# leg problem



## fantaillover100 (Jan 21, 2011)

Hey guys,
I have a fantail pigeon around 3 years old, but when I came in the loft today she was limping on her right leg badly. I don't know what caused it and there's no sign of how it was caused eg. no blood or anything, there are 3 males and female pigeons in the cage but she can't fly cause her wing or walk probley, do any of use know how I can fix her leg and how it could have happened?


----------



## minimonkey (Apr 7, 2005)

Okay, I'm confused. Is her wing hurt as well as her leg? 

First off, bring her inside, and put her on a heat source, like a heating pad set on low, covered with a soft cloth. Then observe her, and see if she has any symptoms other than limping. This could be an injury, but it also might be an illness or even a nutritional deficiency. Make sure she's eating and drinking. 

Any details you can give would be really helpful.


----------



## fantaillover100 (Jan 21, 2011)

well her wing slightly is down but I think it's because she's tired (she keeps laying down) she's got no other symptoms from what ive seen except for the leg she's limping on and her tiredness, she is eating and drinking as well.


----------



## minimonkey (Apr 7, 2005)

I think she isn't feeling well, if she keeps lying down. A drooping wing and leg lameness isn't a good sign. Separate her from the others, put her on heat, and watch her closely.

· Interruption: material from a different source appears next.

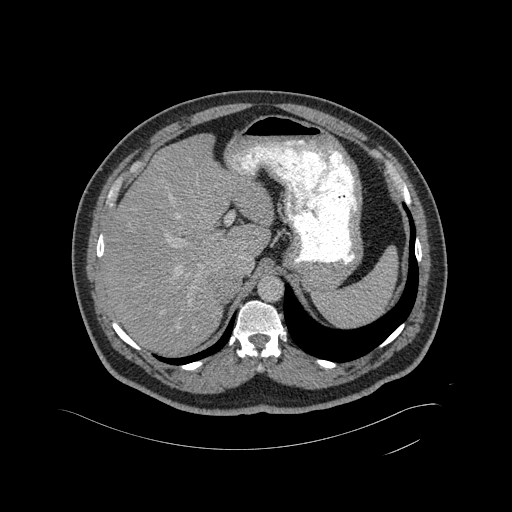
Contrast-enhanced abdominal CT, one axial slice. Position 344 of 433 along the scan axis. 120 kVp. Intravenous contrast given. Soft-tissue window (W 400 / L 40 HU). 2 mm slice thickness. 512 × 512 image matrix. Patient: male, 56 years. From the clinical record (not read from this slice): diagnosis: adrenocortical carcinoma; tumour side: right adrenal.
Annotated regions visible in this slice (semi-automatically segmented with operator editing):
- mass: box from (x=213, y=268) to (x=237, y=301) px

What do the droppings look like? How is her breathing? (Put her up to your ear and listen to her beak, as well as her back, for any wheezing, clicking or popping sounds, etc.) Also, look down her throat with a flashlight, and see if anything looks amiss in there -- any yellow or white patches, mucus, etc. 

Check the joints on the lame leg and wing to see if there's any swelling at all. 

Watch her balance, too, to see if it is off at all. 

This could be something serious, and you don't want to miss it and let it get worse. Don't take a "wait and see" approach with this -- if it is a bacterial infection, it could spread fast.


----------



## fantaillover100 (Jan 21, 2011)

her droppings look normal, breathing is fine, no swelling in the lame leg and no mucus, she's a little off balance though, I have separated her from the other six. I hope she's going to be okay :/


----------



## minimonkey (Apr 7, 2005)

I hope so too. Do you have any meds on hand? If so, which ones? Is she on supportive heat?


----------



## minimonkey (Apr 7, 2005)

I'm glad to hear the droppings and respiration are good -- the balance issue is worrisome, though. Keep a very close eye on that.


----------



## Jay3 (May 4, 2008)

Was she able to fly before?


----------



## fantaillover100 (Jan 21, 2011)

I don't have any meds  and yes shes on supportive heat, and yes she was able to fly before. She love's flying thats why I have to keep an eye on her


----------



## minimonkey (Apr 7, 2005)

If you keep pigeons, please consider keeping some meds on hand for emergencies -- at least a canker med (metronidazole) and a broad spectrum antibiotic (something like Baytril/enrofloxacin)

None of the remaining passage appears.